_Study questions_:
a: For the passage on Avrupa's exploration projects, decide whether each statement agrees with it: (i) Partners have invested approximately $34.7 million in exploration on Avrupa's projects over 14 years; (ii) the Company currently owns all of Akkerman Finland OY; (iii) currency amounts are given in US dollars unless otherwise noted. Answer yes or no for each and quote the deciding words.
b: According to the passage on Avrupa's exploration projects, on what date was the Letter Agreement superseded by the Share Purchase Agreement?
c: Carry on the passage on Avrupa's exploration projects from its last sentence.

_Passage for review_:

════

Over the course of 14 years, Avrupa has brought in partners on its exploration projects that have invested approximately $34.7 million in exploration in addition to funds spent by Avrupa. That exploration has led to two discoveries – one gold deposit in Kosovo and one deposit of polymetallic VMS mineralization in the prolific Iberian Pyrite Belt famous for large copper-zinc deposits in southern Portugal.

While Avrupa has been focused on advancing its exploration projects with funds from partners who can earn an interest in its projects by spending exploration funds thereby reducing dilution for shareholders, the Company completed its own exploration program at the Alvalade property. This resulted in the Company entering into an Earn-in Joint Venture Agreement for the Alvalade project with Minas de Aguas Teñidas, S.A. (“Sandfire MATSA” or “MATSA”) and its wholly-owned subsidiary Sandfire Mineira Portugal, Unipessoal Lda. (“SMP”), formerly Emisurmin Unipessoal Lda. (“EUL”) in November 2019.

On December 14, 2021, the Company signed a binding letter agreement (the “Letter Agreement”) with Dutch holding company, Akkerman Exploration B.V. (“AEbv”) to acquire 100% ownership of Akkerman Finland OY (“AFOy”). AFOy owns three mineral reservations in the past-producing and highly prospective Vihanti-Pyhäsalmi VMS district in central Finland and one gold project in the Oijarvi greenstone belt Finland. On February 25, 2022, the Letter Agreement was superseded by the Share Purchase Agreement. The Company currently owns 49% of AFOy.

Avrupa continues to upgrade its precious and base metal targets to JV-ready status in a variety of districts, with the idea of attracting potential partners to project-specific and/or regional exploration programs, and to look for new projects in certain mineral belts in Europe, or nearby.

This MD&A is dated November 27, 2024 and discloses specified information up to that date. Unless otherwise noted, all currency amounts are expressed in Canadian dollars.  The following information should be read in conjunction with the unaudited condensed consolidated interim financial statements and the related notes for the nine months ended September 30, 2024 and the Company’s audited consolidated financial statements for the year ended December 31, 2023 and the related notes thereto.

════

Stored items from a collection:

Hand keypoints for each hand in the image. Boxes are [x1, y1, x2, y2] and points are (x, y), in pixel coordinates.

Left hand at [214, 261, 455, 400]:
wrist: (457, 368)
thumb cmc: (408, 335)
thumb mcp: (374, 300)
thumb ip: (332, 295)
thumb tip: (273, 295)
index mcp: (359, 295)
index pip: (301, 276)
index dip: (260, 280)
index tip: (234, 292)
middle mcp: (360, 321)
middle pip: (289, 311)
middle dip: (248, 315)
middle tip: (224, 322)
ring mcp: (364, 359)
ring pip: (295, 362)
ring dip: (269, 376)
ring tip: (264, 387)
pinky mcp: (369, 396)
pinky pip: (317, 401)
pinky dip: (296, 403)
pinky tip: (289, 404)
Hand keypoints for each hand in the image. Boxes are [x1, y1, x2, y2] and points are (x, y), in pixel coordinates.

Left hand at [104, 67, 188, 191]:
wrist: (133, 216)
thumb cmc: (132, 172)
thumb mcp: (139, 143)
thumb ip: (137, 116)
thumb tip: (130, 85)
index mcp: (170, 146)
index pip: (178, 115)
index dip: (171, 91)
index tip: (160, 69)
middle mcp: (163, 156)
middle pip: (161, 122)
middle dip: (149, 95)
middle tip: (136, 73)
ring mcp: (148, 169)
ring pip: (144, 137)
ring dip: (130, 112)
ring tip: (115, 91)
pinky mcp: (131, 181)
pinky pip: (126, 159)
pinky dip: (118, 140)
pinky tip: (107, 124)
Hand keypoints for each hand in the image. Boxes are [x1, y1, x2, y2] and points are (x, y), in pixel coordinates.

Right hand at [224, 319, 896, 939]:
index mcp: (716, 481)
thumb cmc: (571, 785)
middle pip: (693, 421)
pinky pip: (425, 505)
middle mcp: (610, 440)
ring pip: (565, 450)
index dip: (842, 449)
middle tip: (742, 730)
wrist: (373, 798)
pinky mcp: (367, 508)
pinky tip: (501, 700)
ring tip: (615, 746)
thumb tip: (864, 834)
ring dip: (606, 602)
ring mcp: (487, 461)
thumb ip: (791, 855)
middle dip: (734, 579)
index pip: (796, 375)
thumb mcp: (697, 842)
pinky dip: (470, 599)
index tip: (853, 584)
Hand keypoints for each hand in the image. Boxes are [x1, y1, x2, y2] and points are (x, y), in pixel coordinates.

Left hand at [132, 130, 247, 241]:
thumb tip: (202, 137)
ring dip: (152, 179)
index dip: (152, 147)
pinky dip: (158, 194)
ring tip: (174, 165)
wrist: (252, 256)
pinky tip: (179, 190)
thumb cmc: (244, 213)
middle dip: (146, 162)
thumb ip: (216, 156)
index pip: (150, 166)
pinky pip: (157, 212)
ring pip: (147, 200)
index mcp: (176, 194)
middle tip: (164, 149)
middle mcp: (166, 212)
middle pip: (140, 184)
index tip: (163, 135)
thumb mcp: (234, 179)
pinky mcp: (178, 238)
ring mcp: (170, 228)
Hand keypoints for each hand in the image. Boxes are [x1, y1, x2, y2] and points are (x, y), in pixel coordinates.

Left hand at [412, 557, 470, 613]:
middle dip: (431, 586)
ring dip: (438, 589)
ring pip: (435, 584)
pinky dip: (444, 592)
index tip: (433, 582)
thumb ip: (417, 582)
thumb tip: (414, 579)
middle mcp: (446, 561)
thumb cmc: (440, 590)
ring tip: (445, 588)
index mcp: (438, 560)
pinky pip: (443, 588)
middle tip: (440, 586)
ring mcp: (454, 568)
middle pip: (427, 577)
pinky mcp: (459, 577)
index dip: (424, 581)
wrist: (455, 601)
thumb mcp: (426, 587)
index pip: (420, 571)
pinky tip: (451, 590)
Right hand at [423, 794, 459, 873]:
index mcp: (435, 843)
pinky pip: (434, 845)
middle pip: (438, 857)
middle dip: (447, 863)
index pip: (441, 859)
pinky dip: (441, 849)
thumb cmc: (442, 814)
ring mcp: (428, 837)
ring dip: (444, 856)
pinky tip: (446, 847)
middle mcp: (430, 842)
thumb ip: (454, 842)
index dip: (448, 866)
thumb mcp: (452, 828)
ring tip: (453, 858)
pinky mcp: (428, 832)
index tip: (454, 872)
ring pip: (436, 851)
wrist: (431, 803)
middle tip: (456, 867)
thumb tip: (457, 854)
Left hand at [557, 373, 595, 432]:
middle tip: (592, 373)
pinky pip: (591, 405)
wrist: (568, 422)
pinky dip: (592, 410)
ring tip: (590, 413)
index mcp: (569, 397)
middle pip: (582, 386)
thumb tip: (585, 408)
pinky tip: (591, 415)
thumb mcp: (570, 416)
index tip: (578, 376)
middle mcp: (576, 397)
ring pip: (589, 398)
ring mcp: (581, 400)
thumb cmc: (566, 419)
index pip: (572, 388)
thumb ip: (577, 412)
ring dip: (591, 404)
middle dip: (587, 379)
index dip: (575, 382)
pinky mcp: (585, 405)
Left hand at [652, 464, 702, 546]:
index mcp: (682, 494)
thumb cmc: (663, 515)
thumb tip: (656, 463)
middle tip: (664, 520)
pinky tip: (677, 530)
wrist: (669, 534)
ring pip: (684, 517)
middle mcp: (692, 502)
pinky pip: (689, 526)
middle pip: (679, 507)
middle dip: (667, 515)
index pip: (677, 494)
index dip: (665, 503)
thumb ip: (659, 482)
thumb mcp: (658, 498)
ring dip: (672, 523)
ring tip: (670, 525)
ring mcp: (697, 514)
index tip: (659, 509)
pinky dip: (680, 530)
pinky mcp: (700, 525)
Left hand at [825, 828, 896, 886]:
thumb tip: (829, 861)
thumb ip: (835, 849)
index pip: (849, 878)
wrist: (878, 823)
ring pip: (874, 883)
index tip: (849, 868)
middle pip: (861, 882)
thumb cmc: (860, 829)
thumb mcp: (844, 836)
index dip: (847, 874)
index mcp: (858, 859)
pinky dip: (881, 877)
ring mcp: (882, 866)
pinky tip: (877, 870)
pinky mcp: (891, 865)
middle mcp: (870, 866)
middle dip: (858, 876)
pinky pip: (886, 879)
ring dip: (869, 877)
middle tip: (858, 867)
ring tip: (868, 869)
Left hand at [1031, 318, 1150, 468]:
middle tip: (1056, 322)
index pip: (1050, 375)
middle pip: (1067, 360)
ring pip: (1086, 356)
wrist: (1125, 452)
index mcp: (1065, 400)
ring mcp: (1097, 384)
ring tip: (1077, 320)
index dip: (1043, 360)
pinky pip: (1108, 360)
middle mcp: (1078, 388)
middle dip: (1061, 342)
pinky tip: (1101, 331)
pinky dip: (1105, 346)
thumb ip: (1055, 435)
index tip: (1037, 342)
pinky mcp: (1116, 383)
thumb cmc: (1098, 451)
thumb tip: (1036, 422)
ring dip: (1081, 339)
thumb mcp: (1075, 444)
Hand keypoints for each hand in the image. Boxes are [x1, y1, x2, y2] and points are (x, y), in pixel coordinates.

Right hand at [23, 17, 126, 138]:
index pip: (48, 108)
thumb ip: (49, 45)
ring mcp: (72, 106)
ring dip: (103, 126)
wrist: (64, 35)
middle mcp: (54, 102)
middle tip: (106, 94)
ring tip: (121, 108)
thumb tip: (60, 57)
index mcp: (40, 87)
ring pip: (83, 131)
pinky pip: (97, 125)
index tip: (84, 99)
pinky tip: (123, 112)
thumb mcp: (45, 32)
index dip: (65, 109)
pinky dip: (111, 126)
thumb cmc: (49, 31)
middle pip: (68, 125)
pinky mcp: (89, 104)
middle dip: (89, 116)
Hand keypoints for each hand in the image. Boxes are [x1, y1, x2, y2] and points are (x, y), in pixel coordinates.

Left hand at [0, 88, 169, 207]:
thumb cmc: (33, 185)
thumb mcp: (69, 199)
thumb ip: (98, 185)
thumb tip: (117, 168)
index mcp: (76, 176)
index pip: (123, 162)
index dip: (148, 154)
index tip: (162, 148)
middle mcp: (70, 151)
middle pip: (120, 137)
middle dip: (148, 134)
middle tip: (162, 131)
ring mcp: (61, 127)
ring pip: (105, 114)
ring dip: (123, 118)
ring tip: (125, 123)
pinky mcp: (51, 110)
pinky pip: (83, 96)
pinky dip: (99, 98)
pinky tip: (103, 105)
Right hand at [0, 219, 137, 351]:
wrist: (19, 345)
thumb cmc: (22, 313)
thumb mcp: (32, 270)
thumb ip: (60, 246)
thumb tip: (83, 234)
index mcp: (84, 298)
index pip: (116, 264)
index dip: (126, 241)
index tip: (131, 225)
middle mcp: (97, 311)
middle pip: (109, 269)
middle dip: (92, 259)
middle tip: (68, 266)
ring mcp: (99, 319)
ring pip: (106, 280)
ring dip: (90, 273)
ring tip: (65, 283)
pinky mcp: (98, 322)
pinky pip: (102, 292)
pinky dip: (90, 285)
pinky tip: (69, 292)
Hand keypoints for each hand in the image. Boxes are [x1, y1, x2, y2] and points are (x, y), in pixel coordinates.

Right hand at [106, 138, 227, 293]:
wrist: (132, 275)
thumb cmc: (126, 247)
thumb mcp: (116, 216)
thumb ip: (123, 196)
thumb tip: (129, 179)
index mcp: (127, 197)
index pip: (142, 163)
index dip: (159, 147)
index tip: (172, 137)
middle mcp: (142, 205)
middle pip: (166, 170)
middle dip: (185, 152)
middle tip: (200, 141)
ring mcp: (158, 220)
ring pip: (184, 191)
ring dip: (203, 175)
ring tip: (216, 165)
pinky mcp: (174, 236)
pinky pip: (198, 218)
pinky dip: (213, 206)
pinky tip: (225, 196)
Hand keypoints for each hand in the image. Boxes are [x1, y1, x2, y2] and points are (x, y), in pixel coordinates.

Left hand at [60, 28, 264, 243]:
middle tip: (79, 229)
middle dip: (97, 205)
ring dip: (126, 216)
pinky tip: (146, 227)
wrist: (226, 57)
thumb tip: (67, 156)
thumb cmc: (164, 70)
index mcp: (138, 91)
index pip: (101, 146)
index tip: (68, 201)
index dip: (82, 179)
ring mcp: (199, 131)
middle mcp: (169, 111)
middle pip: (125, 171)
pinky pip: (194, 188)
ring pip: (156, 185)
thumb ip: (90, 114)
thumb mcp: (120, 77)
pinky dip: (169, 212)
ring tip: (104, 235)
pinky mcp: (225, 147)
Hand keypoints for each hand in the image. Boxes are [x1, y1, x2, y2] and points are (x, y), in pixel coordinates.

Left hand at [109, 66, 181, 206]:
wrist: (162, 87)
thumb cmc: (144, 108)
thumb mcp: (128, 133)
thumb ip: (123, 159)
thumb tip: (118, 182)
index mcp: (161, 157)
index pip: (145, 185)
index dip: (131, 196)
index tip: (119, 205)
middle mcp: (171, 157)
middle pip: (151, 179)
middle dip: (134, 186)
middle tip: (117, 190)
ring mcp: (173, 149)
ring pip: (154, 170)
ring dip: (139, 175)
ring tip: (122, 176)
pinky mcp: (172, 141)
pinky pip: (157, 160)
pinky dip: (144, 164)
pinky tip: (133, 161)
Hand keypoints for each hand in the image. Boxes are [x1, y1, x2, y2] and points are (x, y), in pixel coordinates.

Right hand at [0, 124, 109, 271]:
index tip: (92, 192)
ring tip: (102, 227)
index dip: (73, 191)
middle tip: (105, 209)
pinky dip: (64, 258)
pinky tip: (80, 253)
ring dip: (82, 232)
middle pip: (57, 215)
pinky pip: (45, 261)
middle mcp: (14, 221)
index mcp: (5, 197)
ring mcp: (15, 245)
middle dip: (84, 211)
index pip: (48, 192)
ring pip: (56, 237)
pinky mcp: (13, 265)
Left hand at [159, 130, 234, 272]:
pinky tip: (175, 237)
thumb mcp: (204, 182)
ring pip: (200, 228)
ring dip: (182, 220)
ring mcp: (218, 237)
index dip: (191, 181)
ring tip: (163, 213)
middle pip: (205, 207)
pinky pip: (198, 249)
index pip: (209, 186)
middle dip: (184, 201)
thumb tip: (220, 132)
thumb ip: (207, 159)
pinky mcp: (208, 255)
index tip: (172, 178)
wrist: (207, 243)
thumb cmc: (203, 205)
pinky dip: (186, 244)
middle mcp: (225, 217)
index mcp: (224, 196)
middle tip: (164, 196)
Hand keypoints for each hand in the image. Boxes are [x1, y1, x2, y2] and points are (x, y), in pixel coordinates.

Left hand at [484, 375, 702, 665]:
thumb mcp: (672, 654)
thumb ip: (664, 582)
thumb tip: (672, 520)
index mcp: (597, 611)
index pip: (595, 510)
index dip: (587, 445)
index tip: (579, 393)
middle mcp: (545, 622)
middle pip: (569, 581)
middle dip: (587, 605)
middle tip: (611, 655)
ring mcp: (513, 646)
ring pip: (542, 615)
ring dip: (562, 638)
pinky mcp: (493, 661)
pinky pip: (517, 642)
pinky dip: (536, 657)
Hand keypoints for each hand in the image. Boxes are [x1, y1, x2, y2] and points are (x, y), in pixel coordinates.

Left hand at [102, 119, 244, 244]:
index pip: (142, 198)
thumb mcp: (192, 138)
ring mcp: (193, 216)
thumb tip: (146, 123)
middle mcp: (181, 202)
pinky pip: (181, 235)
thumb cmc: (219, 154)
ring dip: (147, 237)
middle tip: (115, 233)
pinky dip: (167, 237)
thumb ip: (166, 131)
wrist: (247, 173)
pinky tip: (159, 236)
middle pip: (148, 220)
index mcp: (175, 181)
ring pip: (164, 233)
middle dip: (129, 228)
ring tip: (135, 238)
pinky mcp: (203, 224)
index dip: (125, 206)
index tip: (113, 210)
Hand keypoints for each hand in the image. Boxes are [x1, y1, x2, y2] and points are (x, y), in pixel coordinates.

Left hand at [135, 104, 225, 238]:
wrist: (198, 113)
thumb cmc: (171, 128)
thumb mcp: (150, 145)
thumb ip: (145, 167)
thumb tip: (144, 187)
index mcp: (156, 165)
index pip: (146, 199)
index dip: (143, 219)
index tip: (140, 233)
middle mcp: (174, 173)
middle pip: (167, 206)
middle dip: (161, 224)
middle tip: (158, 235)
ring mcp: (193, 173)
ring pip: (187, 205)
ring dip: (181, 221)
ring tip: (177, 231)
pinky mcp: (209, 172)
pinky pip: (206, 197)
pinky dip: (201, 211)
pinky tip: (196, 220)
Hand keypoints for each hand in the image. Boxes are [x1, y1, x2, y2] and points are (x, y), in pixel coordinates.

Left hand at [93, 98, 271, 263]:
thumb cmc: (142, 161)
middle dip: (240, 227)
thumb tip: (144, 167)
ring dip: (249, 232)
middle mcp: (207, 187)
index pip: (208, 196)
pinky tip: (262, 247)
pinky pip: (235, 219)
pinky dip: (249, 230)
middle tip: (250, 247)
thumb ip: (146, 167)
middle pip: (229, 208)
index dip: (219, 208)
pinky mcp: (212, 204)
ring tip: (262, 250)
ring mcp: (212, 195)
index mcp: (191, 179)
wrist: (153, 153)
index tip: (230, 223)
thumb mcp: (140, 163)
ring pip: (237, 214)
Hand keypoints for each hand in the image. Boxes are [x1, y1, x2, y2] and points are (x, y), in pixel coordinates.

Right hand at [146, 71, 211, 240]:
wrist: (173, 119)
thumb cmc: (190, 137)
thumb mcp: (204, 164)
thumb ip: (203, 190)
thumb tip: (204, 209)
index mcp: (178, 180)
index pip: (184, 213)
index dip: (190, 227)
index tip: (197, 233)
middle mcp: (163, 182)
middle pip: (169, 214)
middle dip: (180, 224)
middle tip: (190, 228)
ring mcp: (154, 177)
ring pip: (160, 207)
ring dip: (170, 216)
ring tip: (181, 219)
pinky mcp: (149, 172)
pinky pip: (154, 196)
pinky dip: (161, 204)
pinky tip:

════

_Task-by-task answers_:
a:
(i) Yes: "Over the course of 14 years, Avrupa has brought in partners on its exploration projects that have invested approximately $34.7 million in exploration"
(ii) No: "The Company currently owns 49% of AFOy."
(iii) No: "Unless otherwise noted, all currency amounts are expressed in Canadian dollars."

b: February 25, 2022.

c:
Additional information relevant to the Company and the Company’s activities can be found on SEDAR+ www.sedarplus.ca, and/or on the Company’s website at www.avrupaminerals.com. MAJOR QUARTERLY OPERATING MILESTONES Alvalade Project (Portugal):

Highlight of the 2023 drilling program

On February 21, 2024, the Company reported that drilling continued throughout the year around the Alvalade pre-exploitation license in several target areas, including Caveira South, Casas Novas, Lousal Northwest, Brejo, and Sesmarias.  The Company drilled 14 holes totaling 6,530 meters in 2023:  two at Caveira South, one at Casas Novas, four in the Lousal Northwest area, one at Brejo, and six in the Sesmarias massive sulfide VMS deposit area.

**Figures 1, 1a.**2023 drilling along trend of Pyrite Belt mineralization within the Alvalade JV license, with Sesmarias enlargement.  Background data from 2020-21 helicopter-supported VTEM project.  Intense electromagnetic response to railroad tracks and power lines in linear purple colors.

The highlight of the 2023 drilling program was the re-discovery of the high-grade copper-zinc-lead-silver mineralization at Sesmarias in SES23-047 (see AVU news release June 12, 2023).  Follow-up drilling at Sesmarias confirmed potential for more high-grade massive sulfide and stockwork mineralization in the Central Zone at Sesmarias (see AVU news release November 28, 2023).  The success of the Sesmarias drilling underlies potential for the next phase of drilling there, tentatively commencing in Q2 of 2024.  This phase will be aimed at defining the high-grade mineralization located in/around the hinge of the Sesmarias Synform, particularly along strike between the 250 South and 800 South section lines, noted in the figures below.  Plans for the next phase are underway. To enhance targeting at Sesmarias, The Company performed an IP-Resistivity survey at the end of 2023 covering Sesmarias Central and Northern Zones and the Brejo target area just north of Sesmarias.  Results were equivocal and not easy to interpret, and remain under evaluation, particularly for the North area and for the Brejo area where we have less historic drilling information.  The level of success in the coming phase of drilling will determine how best to move towards a mining license application which will be necessary in the first half of 2025.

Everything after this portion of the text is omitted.